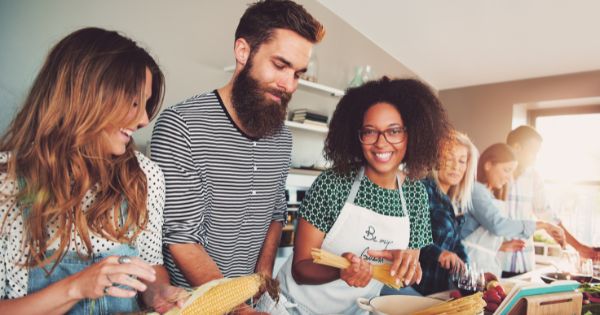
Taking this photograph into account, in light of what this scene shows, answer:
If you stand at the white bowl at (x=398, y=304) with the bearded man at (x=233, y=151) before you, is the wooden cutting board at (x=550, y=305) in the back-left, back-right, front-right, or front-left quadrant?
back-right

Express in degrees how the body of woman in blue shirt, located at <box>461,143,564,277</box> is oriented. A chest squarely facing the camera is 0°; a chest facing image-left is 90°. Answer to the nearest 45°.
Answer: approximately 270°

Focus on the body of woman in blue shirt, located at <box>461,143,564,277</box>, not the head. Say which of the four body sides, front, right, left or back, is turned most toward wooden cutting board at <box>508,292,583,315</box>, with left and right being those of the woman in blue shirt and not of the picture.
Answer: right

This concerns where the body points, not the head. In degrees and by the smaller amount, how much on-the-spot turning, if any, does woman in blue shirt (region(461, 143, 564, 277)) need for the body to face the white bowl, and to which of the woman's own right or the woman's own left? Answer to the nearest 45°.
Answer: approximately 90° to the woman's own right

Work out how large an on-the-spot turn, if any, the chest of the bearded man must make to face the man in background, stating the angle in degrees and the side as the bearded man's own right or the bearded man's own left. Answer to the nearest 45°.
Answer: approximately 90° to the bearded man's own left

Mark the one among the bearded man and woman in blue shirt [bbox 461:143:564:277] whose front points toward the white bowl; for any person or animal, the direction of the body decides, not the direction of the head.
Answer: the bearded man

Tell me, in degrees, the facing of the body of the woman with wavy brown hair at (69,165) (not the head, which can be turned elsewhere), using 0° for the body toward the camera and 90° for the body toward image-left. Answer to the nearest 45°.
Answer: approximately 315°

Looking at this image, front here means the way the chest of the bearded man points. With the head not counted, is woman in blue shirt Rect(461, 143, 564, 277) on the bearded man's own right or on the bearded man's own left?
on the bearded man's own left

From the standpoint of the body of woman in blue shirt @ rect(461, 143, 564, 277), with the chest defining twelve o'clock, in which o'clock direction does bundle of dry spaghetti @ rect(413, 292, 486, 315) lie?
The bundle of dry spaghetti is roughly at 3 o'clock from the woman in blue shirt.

# # # # #

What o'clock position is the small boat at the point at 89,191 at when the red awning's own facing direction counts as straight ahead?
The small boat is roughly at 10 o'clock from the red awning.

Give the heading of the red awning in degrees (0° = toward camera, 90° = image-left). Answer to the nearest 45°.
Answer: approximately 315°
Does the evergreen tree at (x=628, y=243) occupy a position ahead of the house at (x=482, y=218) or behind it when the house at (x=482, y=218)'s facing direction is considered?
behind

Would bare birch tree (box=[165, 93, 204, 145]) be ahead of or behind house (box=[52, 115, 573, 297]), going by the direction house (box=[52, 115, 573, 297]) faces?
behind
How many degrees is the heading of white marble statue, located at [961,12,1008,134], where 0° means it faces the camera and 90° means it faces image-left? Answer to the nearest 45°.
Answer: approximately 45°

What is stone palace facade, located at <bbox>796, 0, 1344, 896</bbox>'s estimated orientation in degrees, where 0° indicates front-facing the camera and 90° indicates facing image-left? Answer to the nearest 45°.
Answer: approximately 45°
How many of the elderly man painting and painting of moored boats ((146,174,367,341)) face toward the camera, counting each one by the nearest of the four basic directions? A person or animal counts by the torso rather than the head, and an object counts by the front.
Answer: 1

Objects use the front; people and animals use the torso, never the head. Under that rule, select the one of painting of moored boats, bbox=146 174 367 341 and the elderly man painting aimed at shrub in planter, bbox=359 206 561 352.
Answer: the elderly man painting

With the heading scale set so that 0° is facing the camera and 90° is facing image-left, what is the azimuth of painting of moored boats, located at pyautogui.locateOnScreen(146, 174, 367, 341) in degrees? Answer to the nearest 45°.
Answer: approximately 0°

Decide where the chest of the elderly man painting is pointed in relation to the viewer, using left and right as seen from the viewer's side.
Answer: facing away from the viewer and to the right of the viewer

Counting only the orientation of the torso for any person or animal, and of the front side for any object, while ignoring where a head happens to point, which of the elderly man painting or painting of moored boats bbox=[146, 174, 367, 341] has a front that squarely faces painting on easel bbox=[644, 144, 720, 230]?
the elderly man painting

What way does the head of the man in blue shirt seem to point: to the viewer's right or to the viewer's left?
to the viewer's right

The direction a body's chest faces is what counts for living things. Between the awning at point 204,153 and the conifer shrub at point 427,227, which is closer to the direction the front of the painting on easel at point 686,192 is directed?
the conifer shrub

# # # # #

- Work to complete: Please change "standpoint" to "viewpoint" in the data from the line with "From the standpoint" up to and including the line with "The bundle of", and return only those lines with nothing else altered.

- Task result:
From the viewpoint of the body of woman in blue shirt @ rect(461, 143, 564, 277), with the chest defining twelve o'clock, in which o'clock direction does bundle of dry spaghetti @ rect(413, 292, 486, 315) lie?
The bundle of dry spaghetti is roughly at 3 o'clock from the woman in blue shirt.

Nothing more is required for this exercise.